L’enfant terrible de Daoukro, Baoulé de la communauté des Akans comme Houphouët et doté de la même voix nasillarde, décida de faire d’Ado son affaire, et nomma Daniel Kablan Duncan au poste de Premier ministre. Fâché, Alassane créa le RDR, le Rassemblement démocratique des républicains. En novembre 94, il y eut adoption d’un code électoral où il est stipulé que, pour être candidat à la présidentielle ivoirienne, il faut être Ivoirien de naissance, né de parents eux-mêmes Ivoiriens.

Le concept de l’ivoirité, qui allait faire de grosses vagues au bord de la lagune Ebrié, était né. Ado ne put se présenter à l’élection présidentielle de 95, et son alliance avec celui qui s’illustrera plus tard comme le plus célèbre des boulangers d’Afrique, ne porta pas fruit non plus. Plus tard, un mandat d’arrêt sera lancé contre le géniteur du RDR pour faux et usage de faux, les autorités ivoiriennes lui déniant même le droit d’user de sa pièce d’identité. S’en sont suivies de multiples arrestations au sein de ses partisans.

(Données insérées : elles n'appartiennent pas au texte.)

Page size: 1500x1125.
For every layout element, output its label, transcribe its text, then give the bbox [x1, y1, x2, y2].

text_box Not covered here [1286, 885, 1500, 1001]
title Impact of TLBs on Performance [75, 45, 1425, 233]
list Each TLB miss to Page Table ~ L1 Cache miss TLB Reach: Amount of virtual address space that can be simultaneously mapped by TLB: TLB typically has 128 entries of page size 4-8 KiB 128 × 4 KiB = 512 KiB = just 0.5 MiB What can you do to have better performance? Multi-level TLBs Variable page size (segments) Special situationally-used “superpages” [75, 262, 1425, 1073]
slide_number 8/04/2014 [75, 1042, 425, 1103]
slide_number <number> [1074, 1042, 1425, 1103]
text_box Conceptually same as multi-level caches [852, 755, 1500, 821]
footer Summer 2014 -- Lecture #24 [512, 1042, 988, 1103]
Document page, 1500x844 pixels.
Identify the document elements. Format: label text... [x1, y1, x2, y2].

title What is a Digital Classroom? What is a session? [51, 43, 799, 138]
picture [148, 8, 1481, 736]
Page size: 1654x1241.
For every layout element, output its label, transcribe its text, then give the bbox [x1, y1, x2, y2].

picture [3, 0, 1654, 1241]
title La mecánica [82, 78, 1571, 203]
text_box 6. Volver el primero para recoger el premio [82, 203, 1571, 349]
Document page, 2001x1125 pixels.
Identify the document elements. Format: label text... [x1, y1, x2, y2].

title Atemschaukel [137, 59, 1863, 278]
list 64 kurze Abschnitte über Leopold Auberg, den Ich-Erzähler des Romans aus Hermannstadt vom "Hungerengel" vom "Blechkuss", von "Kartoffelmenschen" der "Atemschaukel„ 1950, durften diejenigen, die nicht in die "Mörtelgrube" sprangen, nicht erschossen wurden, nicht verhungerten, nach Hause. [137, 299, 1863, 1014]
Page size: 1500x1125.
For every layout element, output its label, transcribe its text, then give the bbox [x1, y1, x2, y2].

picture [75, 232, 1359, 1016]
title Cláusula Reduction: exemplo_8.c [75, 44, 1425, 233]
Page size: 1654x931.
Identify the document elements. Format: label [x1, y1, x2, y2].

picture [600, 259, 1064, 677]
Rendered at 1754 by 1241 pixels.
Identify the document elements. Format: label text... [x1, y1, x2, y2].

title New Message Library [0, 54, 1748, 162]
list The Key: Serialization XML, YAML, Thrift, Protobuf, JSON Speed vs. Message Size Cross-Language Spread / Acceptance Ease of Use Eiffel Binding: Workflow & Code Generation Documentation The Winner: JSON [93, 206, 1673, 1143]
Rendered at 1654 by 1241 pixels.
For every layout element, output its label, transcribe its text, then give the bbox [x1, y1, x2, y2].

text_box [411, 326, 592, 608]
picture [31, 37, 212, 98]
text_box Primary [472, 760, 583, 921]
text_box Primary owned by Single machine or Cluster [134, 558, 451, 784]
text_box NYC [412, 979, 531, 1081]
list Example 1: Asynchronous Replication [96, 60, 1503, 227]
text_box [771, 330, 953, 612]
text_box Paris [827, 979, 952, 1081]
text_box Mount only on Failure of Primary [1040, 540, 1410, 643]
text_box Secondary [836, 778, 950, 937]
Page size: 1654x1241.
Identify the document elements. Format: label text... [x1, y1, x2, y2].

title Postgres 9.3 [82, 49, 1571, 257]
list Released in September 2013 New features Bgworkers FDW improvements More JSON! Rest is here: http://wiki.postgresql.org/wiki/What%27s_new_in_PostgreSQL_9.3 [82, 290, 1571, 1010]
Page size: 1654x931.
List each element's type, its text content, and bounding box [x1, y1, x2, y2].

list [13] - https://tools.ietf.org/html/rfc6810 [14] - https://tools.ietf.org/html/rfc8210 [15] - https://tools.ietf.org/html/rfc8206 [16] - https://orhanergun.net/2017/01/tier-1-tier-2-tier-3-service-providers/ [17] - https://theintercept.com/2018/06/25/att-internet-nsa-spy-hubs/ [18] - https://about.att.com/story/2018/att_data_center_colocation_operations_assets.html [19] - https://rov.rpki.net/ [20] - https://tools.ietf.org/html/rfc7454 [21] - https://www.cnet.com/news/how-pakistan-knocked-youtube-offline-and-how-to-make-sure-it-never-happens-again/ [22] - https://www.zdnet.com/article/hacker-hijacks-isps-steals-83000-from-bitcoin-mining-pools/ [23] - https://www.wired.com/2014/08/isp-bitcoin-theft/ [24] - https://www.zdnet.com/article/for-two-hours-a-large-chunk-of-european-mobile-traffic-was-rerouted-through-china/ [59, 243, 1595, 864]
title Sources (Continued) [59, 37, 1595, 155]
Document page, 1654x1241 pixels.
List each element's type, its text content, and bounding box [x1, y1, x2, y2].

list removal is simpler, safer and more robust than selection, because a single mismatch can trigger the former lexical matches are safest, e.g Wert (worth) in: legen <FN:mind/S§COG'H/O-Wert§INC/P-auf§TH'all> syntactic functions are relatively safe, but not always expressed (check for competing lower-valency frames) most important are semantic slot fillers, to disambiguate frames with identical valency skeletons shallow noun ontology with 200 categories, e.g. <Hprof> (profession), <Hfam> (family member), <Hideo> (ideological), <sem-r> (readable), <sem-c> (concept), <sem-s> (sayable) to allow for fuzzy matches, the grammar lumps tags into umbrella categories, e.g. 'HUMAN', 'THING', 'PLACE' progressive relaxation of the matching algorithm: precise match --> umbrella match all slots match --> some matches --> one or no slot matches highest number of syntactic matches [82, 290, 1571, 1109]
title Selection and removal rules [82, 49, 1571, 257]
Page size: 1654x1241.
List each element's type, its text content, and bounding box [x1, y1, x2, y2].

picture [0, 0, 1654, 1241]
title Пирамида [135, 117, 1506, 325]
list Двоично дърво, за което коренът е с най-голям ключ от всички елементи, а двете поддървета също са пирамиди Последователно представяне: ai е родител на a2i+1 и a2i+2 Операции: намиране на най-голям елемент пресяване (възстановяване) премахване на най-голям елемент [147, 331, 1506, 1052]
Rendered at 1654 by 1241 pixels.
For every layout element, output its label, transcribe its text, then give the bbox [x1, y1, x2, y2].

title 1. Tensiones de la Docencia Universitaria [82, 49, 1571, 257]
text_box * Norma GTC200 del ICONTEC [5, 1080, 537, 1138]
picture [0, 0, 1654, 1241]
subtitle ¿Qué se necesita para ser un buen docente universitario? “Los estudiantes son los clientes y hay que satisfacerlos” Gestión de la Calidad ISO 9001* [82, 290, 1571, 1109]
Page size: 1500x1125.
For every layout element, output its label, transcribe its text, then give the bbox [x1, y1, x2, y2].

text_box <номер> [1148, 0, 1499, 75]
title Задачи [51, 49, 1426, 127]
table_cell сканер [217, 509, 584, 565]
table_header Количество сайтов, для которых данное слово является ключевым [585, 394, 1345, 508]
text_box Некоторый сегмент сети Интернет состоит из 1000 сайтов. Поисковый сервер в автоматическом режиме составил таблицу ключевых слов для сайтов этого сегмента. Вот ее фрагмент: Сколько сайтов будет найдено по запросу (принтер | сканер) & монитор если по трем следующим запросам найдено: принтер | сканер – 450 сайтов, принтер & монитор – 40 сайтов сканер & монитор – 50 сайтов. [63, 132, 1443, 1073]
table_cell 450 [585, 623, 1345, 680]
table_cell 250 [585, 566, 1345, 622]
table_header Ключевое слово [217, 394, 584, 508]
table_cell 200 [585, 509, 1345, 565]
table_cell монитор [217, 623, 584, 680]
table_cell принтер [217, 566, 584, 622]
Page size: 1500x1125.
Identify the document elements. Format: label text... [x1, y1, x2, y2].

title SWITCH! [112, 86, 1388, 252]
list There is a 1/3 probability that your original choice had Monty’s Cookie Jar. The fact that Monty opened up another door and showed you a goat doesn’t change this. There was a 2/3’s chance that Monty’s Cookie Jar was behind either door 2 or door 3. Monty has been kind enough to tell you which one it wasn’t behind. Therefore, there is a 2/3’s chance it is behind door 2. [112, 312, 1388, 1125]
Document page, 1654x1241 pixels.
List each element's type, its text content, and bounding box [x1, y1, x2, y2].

Le summum du ridicule fut atteint quand des sbires du pouvoir en place allèrent jusqu’à « cuisiner » la maman d’Ado afin de se convaincre que son fils est réellement sorti de son ventre. Pitoyable. Ils auraient pu continuer de jouer à « qui est le plus digne fils ? » si, le 23 décembre 99, un père Noël à l’africaine n’était venu renvoyer ces deux enfants gâtés du « vieux » à leurs chères études politiques. C’était le premier coup d’Etat dans le parcours pas du tout mouvementé de ce pays jusque-là.

Ironie de l’histoire, Bédié l’éjecté, qui se targuait d’être l’enfant de pure souche ivoirienne, négocia son départ et se trouva d’abord une terre d’asile au Togo. Le "balayeur" également prit goût à la chose. Il balaya si bien la maison qu’il fit le vide autour de lui, ce qui permit au socialiste de Gbagbo de le rouler dans la farine pour arriver au pouvoir, après des élections bien controversées et surtout un bain de sang sans précédent dans l’Eburnie. Toutes ces péripéties politiques n’ont pas porté chance à Bédié et pas davantage à Ado. Aujourd’hui, les ennemis d’hier semblent subitement réaliser qu’ils peuvent avoir un destin commun. Cela a commencé le 21 septembre dernier, dans les locaux de l’UNESCO.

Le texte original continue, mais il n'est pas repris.